This article summarizes the coagulation pathway abnormalities in ALI, presents evidence for a possible contribution of genetic susceptibility to ALI/ARDS, and provides an overview of important considerations in the design and interpretation of investigations into the genetic basis of ALI focused primarily on the protein C and fibrinolytic pathways.

Role of coagulation and fibrinolysis in ALI/ARDS

Activation of the coagulation cascade, specifically thrombin formation, can lead to inflammatory events [6]. Several inflammatory mediators are involved in the activation of coagulation and, in turn, coagulation proteins are themselves actively involved in the inflammatory process. Interaction of coagulation and inflammatory pathways are well described in related clinical conditions like sepsis and cardiopulmonary bypass [7, 8].

Intra-alveolar fibrin deposition is a hallmark of several acute inflammatory lung diseases, and enhanced alveolar procoagulant activity is reported in patients with ventilator-associated pneumonia, severe pneumonia, and ARDS. Fibrin deposition may exert beneficial effects on gas exchange by sealing leakage sites if the lung capillary endothelial and epithelial barriers are compromised. On the other hand fibrin deposition in the alveoli may be harmful since it can lead to activation of neutrophils and fibroblasts, compromise endothelial integrity, contribute to loss of surfactant activity favoring alveolar collapse, decrease alveolar fluid clearance and induce thrombotic obstruction of the microcirculation [9, 10, 11, 12, 13, 14]. Injury to the pulmonary microcirculation from inflammatory and thrombotic mechanisms probably contributes to increase in dead space fraction that may be an independent predictor of mortality in ARDS [15]. Elevated plasma tissue factor levels in patients with ARDS have been associated with poor clinical outcomes, suggesting that activation of systemic coagulation may be detrimental in patients with ARDS [16].

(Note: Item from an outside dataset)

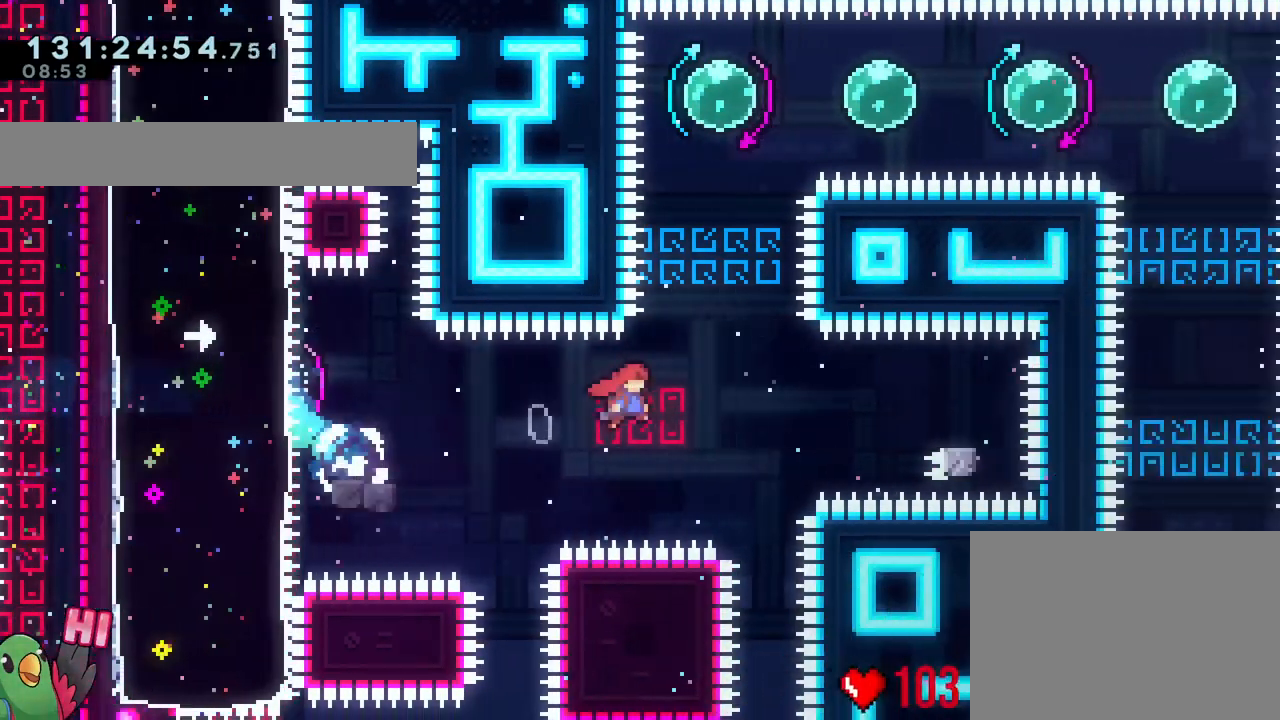
{"buttons": ["Y"], "left_stick": "down-right", "right_stick": "center", "events": [[183, "B", "up"], [217, "left_stick", "center"], [400, "left_stick", "down-right"], [417, "Y", "down"]]}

ALI and the protein C and fibrinolytic pathways

The protein C pathway plays an important role in both the regulation of blood coagulation and the prevention of lethal effects of sepsis. Protein C is an endogenous anticoagulant that is activated by thrombin in the presence of thrombomodulin. The membrane-bound endothelial protein C receptor (EPCR) potentiates this activation (Fig. 1). Activated protein C (APC) in turn inactivates the activated factors V and VII, thereby inhibiting the coagulation cascade [17]. In addition, neutrophils express EPCR on their surface and APC inhibits neutrophil chemotaxis in experimental models of pulmonary inflammation [18, 19].

Fig. 1
figure 1

Protein C (PC) is converted to activated protein C (APC) while bound to endothelial protein C receptor (EPCR) in the presence of thrombin (T) and thrombomodulin (TM). APC then inactivates factors V and VII, thereby inhibiting the coagulation cascade

Pulmonary edema fluid obtained early in the course of ALI has lower concentrations of protein C than do controls with hydrostatic pulmonary edema, and reduced plasma protein C levels are associated with higher mortality and more non-pulmonary organ system dysfunction (Fig. 2). In addition, markedly elevated levels of thrombomodulin in the pulmonary edema fluid from patients with ALI suggest that release of thrombomodulin probably occurs from both epithelial and endothelial sources in the lung [20].

Fig. 2
figure 2

a Boxplot summary of plasma protein C levels in 10 normal controls and 45 patients with ALI. Box encompasses 25th to 75th percentile, error bars encompass 10th to 90th percentile, and horizontal bar shows median. b Plasma protein C levels in 45 patients with ALI were consistently higher in those with favorable clinical outcomes, including hospital survival, greater than 14 days of unassisted ventilation over a 28-day period, less than two organ failures or the absence of circulatory shock. Data as mean ± SD, [Ware LB, Fang X, Matthay MA (2003) Protein C and thrombomodulin in human acute lung injury. Am J Physiol Lung Cell Mol Physiol 285:L516, Fig. 1 and Fig. 2. Reprinted with permission of The American Physiological Society]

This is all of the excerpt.